Unsupervised classification works on either on original or reduced dataset, as defined in the Dimension Reduction section. Therefore, it is critical to select the appropriate dimension reduction algorithm before applying unsupervised classification.

Unsupervised Classification Algorithms

Unsupervised classification techniques are used to identify inherent groupings in the data without prior labels.

Several dimension reduction algorithms are available:

K-means

K-means is a centroid-based algorithm that aims to partition n observations into k clusters in which each observation belongs to the cluster with the nearest mean.

Parameters

  • Max. clusters: The maximum number of clusters to form as well as the maximum number of centroids to generate. This parameter defines how many distinct groups the algorithm will attempt to identify in the data.

    • Nbr. classes: Sets the maximum number of clusters to the number of defined classes in the Overview section.

    • Custom: Allows the user to specify a custom number of clusters.

  • Distance: The metric used to compute the distance between data points and cluster centroids.

    • Euclidean: The straight-line distance between two points in Euclidean space.

    • Manhattan: The distance between two points measured along axes at right angles, also known as the L1 norm.

    • Cosine: Measures the cosine of the angle between two vectors, often used in text analysis to measure document similarity.

    • Mahalanobis: Takes into account the correlations of the data set and is scale-invariant.
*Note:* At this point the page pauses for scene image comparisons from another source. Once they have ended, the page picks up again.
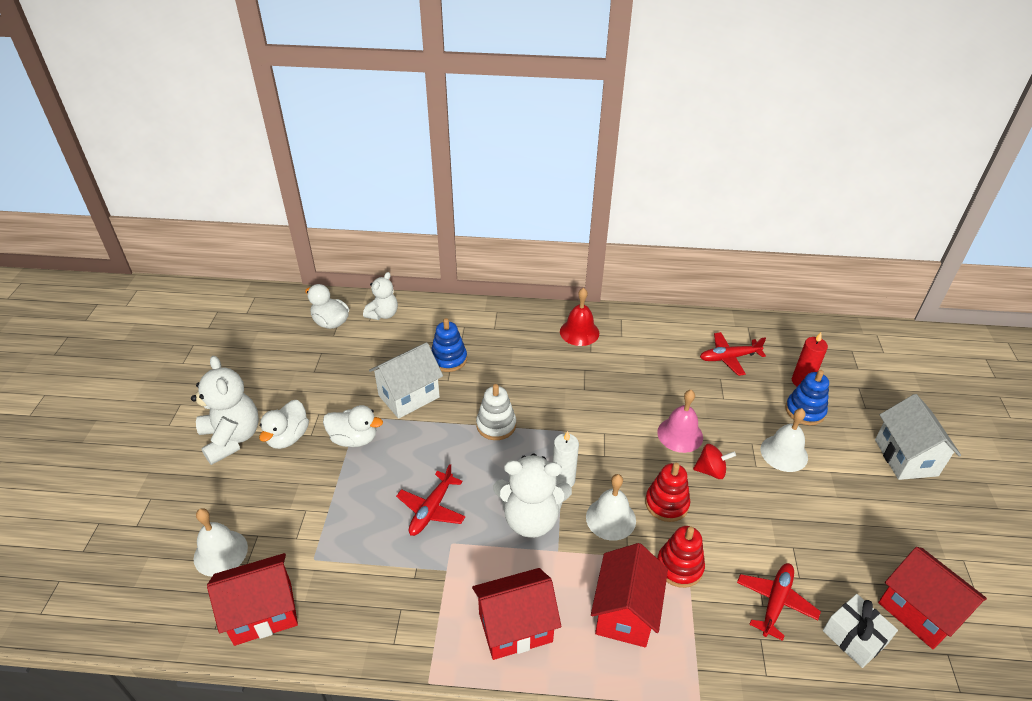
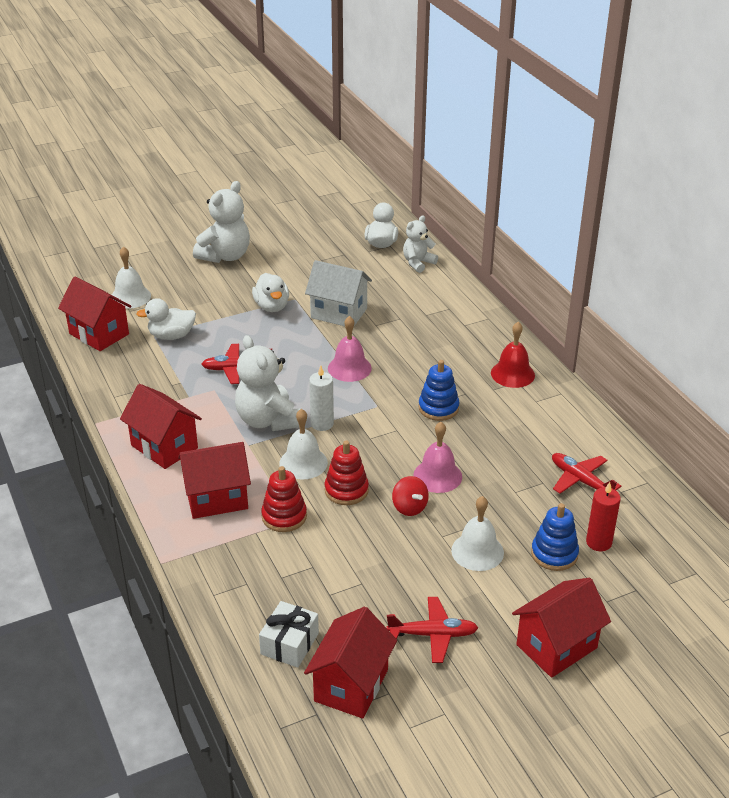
camera: 60 degrees right, 5 degrees down
white duck [259,400,309,449] -> white duck moved to [136,298,196,340]
white teddy bear [363,272,398,320] -> white teddy bear turned 135 degrees clockwise [403,215,438,273]
blue stacking toy [431,318,467,372] -> blue stacking toy moved to [419,360,459,421]
white stacking toy [476,384,516,440] -> pink bell [328,316,372,382]
red plane [737,563,821,641] -> red plane moved to [386,597,478,663]
white house [875,394,961,480] -> red house [512,578,611,678]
    • Wasserstein: Also known as Earth Mover’s Distance, used in optimal transport theory to measure the distance between probability distributions.

Helpers

K-means elbow
../../../../../_images/kmeans_elbow.png

K-means elbow method helps to determine the optimal number of clusters by plotting the explained variance as a function of the number of clusters. The “elbow” point in the plot indicates the optimal number of clusters where adding more clusters does not significantly improve the model.

Average silhouette score vs. number of clusters
../../../../../_images/kmeans_silhouette.png

The average silhouette score measures how similar an object is to its own cluster compared to other clusters. A higher silhouette score indicates better-defined clusters. This plot helps to evaluate the quality of clustering for different numbers of clusters.

Four color bands indicate the quality of the clustering: - 0.71 - 1.00: Strong structure has been found. - 0.51 - 0.70: Reasonable structure has been found. - 0.26 - 0.50: Weak structure has been found - 0.00 - 0.25: No substantial structure has been found.

Density-Based Spatial Clustering of Applications with Noise (DBSCAN)

DBSCAN is a density-based clustering algorithm that groups together points that are close to each other based on a distance measurement and a minimum number of points.

Parameters

  • Epsilon: The maximum distance between two points for one to be considered as in the neighborhood of the other. This parameter influences the size of the clusters; a smaller epsilon value will result in smaller clusters.

  • Min. Samples: The minimum number of points required to form a dense region. For a point to be considered a core point (and thus form part of a cluster), it must have at least Min. Samples within its epsilon neighborhood. This parameter influences the density of the clusters; a higher value will result in more points being classified as noise.

Display

The 3D View will show each cluster in a different color, allowing for visual differentiation of the clusters.

General 3D View features are explained in the Profiles viewer section.

Toolbar

General 3D View tools are explained in the Profiles viewer section.

Track Information

A track can be selected either from the Overview or from the Display. The details of the selected track are then displayed here, like in Track information.